THE TASK: Exact reproduction of the following data is required.
:: DATA SHOWN
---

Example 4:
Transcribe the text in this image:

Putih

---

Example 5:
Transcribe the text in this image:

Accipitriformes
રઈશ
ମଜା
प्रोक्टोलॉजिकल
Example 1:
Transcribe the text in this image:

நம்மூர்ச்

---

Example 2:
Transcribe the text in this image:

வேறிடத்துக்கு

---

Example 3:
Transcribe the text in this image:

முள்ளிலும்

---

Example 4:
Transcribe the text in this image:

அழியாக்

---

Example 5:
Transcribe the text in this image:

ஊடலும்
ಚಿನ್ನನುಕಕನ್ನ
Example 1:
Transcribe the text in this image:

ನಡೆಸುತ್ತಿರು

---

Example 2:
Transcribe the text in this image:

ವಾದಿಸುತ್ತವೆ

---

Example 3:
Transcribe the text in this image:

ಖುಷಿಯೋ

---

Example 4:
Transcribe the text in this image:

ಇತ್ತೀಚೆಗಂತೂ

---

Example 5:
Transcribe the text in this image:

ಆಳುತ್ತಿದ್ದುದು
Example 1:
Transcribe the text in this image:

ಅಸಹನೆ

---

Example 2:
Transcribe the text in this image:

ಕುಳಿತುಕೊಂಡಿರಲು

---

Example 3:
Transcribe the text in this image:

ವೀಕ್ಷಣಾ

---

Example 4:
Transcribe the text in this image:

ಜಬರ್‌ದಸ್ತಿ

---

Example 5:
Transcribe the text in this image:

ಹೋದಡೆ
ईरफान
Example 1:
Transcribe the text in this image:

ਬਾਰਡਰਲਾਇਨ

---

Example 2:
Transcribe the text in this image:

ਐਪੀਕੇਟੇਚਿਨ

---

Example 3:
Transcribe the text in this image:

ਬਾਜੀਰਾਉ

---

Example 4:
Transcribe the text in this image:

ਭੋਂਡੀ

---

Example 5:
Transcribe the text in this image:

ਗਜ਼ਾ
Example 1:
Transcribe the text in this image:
::::
ANSWER BELOW:
---

Example 4:
Transcribe the text in this image:

Putih

---

Example 5:
Transcribe the text in this image:

Accipitriformes
રઈશ
ମଜା
प्रोक्टोलॉजिकल
Example 1:
Transcribe the text in this image:

நம்மூர்ச்

---

Example 2:
Transcribe the text in this image:

வேறிடத்துக்கு

---

Example 3:
Transcribe the text in this image:

முள்ளிலும்

---

Example 4:
Transcribe the text in this image:

அழியாக்

---

Example 5:
Transcribe the text in this image:

ஊடலும்
ಚಿನ್ನನುಕಕನ್ನ
Example 1:
Transcribe the text in this image:

ನಡೆಸುತ್ತಿರು

---

Example 2:
Transcribe the text in this image:

ವಾದಿಸುತ್ತವೆ

---

Example 3:
Transcribe the text in this image:

ಖುಷಿಯೋ

---

Example 4:
Transcribe the text in this image:

ಇತ್ತೀಚೆಗಂತೂ

---

Example 5:
Transcribe the text in this image:

ಆಳುತ್ತಿದ್ದುದು
Example 1:
Transcribe the text in this image:

ಅಸಹನೆ

---

Example 2:
Transcribe the text in this image:

ಕುಳಿತುಕೊಂಡಿರಲು

---

Example 3:
Transcribe the text in this image:

ವೀಕ್ಷಣಾ

---

Example 4:
Transcribe the text in this image:

ಜಬರ್‌ದಸ್ತಿ

---

Example 5:
Transcribe the text in this image:

ಹೋದಡೆ
ईरफान
Example 1:
Transcribe the text in this image:

ਬਾਰਡਰਲਾਇਨ

---

Example 2:
Transcribe the text in this image:

ਐਪੀਕੇਟੇਚਿਨ

---

Example 3:
Transcribe the text in this image:

ਬਾਜੀਰਾਉ

---

Example 4:
Transcribe the text in this image:

ਭੋਂਡੀ

---

Example 5:
Transcribe the text in this image:

ਗਜ਼ਾ
Example 1:
Transcribe the text in this image:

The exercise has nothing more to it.